It was a sad day when Little Ava left us to cross over the Rainbow Bridge. She had been slowing down for a while, not quite herself but not ill either. One morning she was more lacklustre than usual and when I looked again at lunchtime her spirit had gone, only her body remaining.
Ava first arrived with her larger friend Mabel back in 2018.

It took the pair a while to settle in with Jemima, Florence and Dottie and, although Ava was able to defend herself if need be, she was quick to gain a reputation for a peaceful, wise hen.
Following two tiny ‘pixie eggs’, Ava decided that egg laying was not for her, perhaps because she was the smallest of the hens. Instead she devoted herself to a career of daydreaming. I often wondered what she was thinking of when she would be perching (she liked to perch high up).Maybe she was meditating on a deep philosophical issue?
When it was time for mealworms, she was always polite – you go first, she would say to the others. It was hard to tell whether she was officially bottom of the pecking order, being the smallest, or whether she just wasn’t as interested in worldly issues as food.

Whereas Mabel became tame fairly quickly, Ava was frightened of humans and would scarper if anyone got close. Top hen Jemima didn’t care for people, always being slightly suspicious of such creatures, but Ava seemed scared.
But then one day my godchildren visited and surprisingly they befriended Jemima (the ‘wildest’ of the chickens) and Ava. Little Wilfred, four, would keep picking up and carrying Little Ava into the house. By the time my young visitors left, Ava had lost her fear and seemed to be happy to be picked up. She ended up being one of the easiest to be picked up!
Ava was usually laidback but if she wanted something, she was determined to have it. Freedom was very important to her. And once the ladies were allowed to venture into the back garden so they could eat the grass – in a confined area – she decided being hemmed in was no longer enough for her. Freedom was vital and she would fight for it. Every day I would find Ava on the other side of the fenced-off run. She would often perch, looking at her enclosed friends, as if to say, “is nobody else joining me?” The others would be watching her enviously, wondering what magical trick Ava had pulled to escape. Eventually her strategy worked. Fed up of taking her back into the enclosed area, only to find that she had yet again escaped five minutes later, I relented and let them have their freedom of the back garden.

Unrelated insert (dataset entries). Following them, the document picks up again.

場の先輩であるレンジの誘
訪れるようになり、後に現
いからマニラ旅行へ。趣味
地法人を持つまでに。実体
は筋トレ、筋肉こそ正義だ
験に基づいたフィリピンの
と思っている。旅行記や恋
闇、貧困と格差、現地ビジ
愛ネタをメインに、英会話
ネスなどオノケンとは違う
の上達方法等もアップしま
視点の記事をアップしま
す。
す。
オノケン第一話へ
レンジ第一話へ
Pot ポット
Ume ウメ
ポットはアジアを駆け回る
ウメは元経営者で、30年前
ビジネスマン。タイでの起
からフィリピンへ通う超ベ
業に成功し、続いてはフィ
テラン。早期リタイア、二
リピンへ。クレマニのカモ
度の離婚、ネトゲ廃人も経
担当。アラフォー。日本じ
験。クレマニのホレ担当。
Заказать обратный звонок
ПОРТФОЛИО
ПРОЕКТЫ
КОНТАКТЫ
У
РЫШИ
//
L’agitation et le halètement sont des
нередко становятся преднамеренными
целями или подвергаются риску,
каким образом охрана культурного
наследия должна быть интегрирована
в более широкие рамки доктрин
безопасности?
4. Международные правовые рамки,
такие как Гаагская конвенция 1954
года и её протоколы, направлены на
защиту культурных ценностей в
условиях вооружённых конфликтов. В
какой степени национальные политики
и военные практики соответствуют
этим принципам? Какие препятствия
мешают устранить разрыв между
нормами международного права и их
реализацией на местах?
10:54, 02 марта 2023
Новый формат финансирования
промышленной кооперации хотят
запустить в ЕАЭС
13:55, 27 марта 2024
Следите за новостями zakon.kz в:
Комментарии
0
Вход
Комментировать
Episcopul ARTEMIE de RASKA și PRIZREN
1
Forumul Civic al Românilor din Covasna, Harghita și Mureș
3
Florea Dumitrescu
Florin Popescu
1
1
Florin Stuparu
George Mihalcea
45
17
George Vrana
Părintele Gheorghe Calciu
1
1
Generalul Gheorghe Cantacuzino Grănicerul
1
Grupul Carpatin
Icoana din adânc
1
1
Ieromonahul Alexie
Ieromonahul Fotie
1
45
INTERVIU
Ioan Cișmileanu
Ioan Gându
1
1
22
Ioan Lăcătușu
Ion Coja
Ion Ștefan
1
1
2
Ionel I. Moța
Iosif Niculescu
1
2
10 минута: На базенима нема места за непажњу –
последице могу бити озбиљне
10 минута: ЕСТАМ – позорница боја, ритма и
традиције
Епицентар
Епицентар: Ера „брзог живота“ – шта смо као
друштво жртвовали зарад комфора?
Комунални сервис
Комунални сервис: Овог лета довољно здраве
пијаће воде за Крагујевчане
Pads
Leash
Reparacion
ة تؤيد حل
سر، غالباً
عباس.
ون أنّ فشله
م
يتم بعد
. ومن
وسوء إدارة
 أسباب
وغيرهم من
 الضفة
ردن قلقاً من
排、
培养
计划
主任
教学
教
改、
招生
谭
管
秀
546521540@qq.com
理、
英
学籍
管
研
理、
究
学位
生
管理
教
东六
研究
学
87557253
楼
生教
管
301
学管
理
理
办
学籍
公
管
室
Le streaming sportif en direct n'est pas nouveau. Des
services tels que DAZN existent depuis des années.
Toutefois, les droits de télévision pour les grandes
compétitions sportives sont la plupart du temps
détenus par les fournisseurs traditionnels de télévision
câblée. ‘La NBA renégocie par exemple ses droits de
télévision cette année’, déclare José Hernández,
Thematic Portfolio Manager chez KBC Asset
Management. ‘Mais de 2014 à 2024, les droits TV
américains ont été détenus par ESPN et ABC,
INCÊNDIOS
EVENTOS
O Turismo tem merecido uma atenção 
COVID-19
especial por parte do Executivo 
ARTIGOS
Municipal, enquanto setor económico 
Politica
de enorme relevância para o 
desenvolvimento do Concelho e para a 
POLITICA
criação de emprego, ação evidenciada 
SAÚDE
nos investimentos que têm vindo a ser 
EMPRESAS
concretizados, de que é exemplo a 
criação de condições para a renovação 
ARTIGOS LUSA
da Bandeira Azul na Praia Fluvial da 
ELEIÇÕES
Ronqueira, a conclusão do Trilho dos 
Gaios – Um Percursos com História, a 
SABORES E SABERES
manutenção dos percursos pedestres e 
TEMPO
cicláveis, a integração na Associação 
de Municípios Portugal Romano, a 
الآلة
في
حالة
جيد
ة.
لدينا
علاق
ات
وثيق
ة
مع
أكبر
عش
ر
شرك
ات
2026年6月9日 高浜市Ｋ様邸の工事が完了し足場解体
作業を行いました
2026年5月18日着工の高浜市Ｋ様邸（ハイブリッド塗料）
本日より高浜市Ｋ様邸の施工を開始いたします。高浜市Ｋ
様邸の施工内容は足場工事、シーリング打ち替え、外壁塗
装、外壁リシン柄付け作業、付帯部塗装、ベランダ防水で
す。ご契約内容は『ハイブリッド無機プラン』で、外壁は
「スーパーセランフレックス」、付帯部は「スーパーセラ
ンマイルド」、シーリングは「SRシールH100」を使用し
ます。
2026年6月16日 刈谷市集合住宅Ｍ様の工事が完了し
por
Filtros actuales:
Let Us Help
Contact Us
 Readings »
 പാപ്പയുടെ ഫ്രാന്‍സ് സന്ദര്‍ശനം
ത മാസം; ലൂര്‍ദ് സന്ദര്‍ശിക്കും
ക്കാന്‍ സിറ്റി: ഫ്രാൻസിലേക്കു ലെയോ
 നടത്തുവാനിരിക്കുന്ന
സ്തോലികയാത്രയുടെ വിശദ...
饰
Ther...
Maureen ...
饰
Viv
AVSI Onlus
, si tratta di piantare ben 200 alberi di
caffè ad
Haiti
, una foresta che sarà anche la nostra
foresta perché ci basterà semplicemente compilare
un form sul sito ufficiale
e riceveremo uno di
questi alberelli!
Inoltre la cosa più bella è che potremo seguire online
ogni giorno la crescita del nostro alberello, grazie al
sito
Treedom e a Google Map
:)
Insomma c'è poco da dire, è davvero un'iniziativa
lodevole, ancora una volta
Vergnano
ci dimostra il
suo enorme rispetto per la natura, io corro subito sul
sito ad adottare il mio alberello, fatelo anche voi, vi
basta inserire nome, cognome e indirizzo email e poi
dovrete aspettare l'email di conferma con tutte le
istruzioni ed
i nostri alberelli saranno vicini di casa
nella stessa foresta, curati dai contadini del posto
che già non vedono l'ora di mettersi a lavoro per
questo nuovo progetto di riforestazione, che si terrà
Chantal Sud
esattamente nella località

It was a victory for the smallest, meekest hen.

Ava was more independent than sociable, often do her own thing, but she had no enemies and got on with all. When esteemed leader Jemima died, Ava was content to follow Dottie. When Victoria, Matilda and Eliza arrived, the slow integration process came into play. In their separate coop, I let Ava and Mabel meet them from a distance. Mabel – going through a brooding process at the time – took months to acclimatise to them. Ava, on the other hand, took to them quickly.


Was she now leader? She showed dominance by perching (how like Little Ava!) on top of their low level coop. “I might be small, but I am still your elder” she might have said. Within a fortnight Ava could be found mixing with the young ones. I would find that they all liked to be near her. She was a comforting presence to be around.

A peacemaker, a daydreamer, a freedom lover, Ava never followed the crowd but was just herself, a unique individual. For a small chicken, she seemed to be very wise indeed.